Al-Arabia TV reported that hundreds of unarmed Hezbuollah and Amal Movement members gathered in downtown Beirut around 7 am local time . Most of the concentration was in the areas of Basta, Beshara Khoury, Nweiri, Ras el-Nabeh, Tayounneh and Zoqaq Blat.

They were reportedly dressed in black and carrying hand-held radios.

Lebanese security officials confirmed the gatherings, which dispersed by late morning and appeared to be a show of force to coincide with the videotaped statement by Special Tribunal for Lebanon’s (STL) Prosecutor Daniel Bellemare about the about the indictment’s filing.

Hezbollah denied any knowledge about the gathering. Ghaleb Abu Zeinab, a member of Hezbollah’s political bureau, said he is not aware of such gatherings.

“I cannot comment,” he said.

According to Voice of Lebanon Speaker Nabih Berri , who heads the Amal Movement interfered to contain the situation .

According to sources of Lebanon Files the gathering was intended as a manoever aimed at preparing for a major protest in the future … similar to what the Hezbollah led opposition supporters did between 2006 and 2008when they occupied downtown Beirut and tried to bring down the government

Bellemare submitted the court’s draft indictment for the 2005 assassination of former Prime Minister Rafik Hariri to STL Pre-trial Judge Daniel Fransen on Monday at 4:35 p.m. local time.

The indictment was sealed and its contents will likely not become public for weeks.

Even though no one knows until this very moment the contents of the indictments the Iranian and Syrian backed Hezbollah has said it expects the indictments to be against members of its group.

Hariri was assassinated with 22 others on February 14, 2005 when a massive explosion struck his motorcade in a fashionable seafront district of Beirut, sending tremors through a country still haunted by memories of its 1975-1990 civil war..

Photo: A child reacts as his father takes him from Saint Anne De Besancon school in Wadi Abu Jamil area in Beirut, Lebanon, Tuesday, Jan. 18, 2011.

**Required action 1:** In the report on the Beirut gatherings, when did Bellemare submit the draft indictment to Pre-trial Judge Daniel Fransen?
**Required action 2:** List the areas of Beirut that the report on the Beirut gatherings names as holding most of the concentration.
**Required action 3:** From the report on the Beirut gatherings, write out the passage starting at "They were reportedly" and ending at "of such gatherings.".

**Dataset extract:**
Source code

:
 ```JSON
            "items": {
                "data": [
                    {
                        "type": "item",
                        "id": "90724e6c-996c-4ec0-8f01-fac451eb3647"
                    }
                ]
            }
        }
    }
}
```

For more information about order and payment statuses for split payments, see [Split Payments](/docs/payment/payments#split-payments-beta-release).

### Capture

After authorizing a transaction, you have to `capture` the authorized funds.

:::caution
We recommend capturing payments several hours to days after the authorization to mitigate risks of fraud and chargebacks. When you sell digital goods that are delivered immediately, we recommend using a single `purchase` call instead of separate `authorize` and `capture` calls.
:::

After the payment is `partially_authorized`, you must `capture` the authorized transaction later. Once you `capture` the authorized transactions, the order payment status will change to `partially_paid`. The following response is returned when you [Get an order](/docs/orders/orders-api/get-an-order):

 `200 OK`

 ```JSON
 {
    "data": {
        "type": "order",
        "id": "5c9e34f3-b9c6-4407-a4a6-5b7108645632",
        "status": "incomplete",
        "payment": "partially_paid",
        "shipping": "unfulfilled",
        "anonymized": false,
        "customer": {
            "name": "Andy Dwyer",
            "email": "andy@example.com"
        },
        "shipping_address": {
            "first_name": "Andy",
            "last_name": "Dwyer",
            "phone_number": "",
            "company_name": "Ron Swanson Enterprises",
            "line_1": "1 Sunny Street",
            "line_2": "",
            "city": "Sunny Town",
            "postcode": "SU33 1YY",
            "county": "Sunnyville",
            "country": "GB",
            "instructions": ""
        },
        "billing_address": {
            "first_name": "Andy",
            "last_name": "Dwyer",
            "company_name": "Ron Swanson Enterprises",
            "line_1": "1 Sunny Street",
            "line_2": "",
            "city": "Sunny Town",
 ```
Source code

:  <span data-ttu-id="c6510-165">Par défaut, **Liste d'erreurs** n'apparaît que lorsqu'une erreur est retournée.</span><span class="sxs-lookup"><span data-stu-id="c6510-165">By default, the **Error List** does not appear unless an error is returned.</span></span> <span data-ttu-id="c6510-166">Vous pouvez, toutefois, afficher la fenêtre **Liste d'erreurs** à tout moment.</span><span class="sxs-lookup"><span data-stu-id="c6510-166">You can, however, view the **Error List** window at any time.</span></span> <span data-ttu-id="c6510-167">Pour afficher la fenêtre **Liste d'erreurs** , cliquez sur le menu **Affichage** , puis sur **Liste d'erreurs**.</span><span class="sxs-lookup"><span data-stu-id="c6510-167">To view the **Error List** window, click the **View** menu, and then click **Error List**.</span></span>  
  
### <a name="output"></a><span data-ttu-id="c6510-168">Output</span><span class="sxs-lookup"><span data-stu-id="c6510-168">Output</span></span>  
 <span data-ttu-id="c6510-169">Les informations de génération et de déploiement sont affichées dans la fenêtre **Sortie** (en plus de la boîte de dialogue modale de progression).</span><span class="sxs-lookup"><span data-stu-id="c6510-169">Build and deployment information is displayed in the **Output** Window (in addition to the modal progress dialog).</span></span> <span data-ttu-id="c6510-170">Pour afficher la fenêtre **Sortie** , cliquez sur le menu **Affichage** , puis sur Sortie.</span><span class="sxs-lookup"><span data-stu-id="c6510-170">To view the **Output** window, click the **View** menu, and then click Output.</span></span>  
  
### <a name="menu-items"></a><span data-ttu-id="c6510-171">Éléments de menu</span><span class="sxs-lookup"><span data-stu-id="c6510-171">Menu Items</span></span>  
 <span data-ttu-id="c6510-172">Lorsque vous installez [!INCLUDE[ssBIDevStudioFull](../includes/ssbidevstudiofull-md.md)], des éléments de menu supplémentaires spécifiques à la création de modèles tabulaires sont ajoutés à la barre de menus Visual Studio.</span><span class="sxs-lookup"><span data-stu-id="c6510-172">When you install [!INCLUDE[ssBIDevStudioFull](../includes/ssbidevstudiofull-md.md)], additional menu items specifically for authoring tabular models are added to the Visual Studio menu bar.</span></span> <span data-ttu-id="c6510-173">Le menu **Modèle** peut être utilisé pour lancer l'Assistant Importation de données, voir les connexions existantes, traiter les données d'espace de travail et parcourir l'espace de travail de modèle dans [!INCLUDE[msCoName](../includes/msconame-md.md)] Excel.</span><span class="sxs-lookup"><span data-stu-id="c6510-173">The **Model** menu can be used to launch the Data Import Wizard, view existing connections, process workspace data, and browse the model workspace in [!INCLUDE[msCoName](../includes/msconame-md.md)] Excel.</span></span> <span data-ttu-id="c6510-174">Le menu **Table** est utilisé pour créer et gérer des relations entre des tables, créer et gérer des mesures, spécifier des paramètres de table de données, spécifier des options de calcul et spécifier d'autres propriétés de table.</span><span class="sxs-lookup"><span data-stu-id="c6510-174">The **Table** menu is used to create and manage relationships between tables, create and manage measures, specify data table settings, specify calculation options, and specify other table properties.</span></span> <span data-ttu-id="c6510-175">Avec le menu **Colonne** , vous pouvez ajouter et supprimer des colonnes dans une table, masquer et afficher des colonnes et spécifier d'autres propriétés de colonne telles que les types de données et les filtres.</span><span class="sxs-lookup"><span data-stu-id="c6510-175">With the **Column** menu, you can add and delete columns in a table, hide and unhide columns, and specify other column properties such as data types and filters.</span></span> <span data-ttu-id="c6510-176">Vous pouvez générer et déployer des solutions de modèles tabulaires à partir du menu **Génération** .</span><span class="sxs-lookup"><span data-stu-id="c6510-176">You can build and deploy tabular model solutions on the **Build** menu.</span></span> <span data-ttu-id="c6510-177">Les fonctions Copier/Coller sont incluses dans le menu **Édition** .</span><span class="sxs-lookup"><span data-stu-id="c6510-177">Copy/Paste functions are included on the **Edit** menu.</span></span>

**Answer box 1:** On Monday at 4:35 p.m. local time.

**Answer box 2:** Basta, Beshara Khoury, Nweiri, Ras el-Nabeh, Tayounneh and Zoqaq Blat

**Answer box 3:**
They were reportedly dressed in black and carrying hand-held radios.

Lebanese security officials confirmed the gatherings, which dispersed by late morning and appeared to be a show of force to coincide with the videotaped statement by Special Tribunal for Lebanon’s (STL) Prosecutor Daniel Bellemare about the about the indictment’s filing.

Hezbollah denied any knowledge about the gathering. Ghaleb Abu Zeinab, a member of Hezbollah’s political bureau, said he is not aware of such gatherings.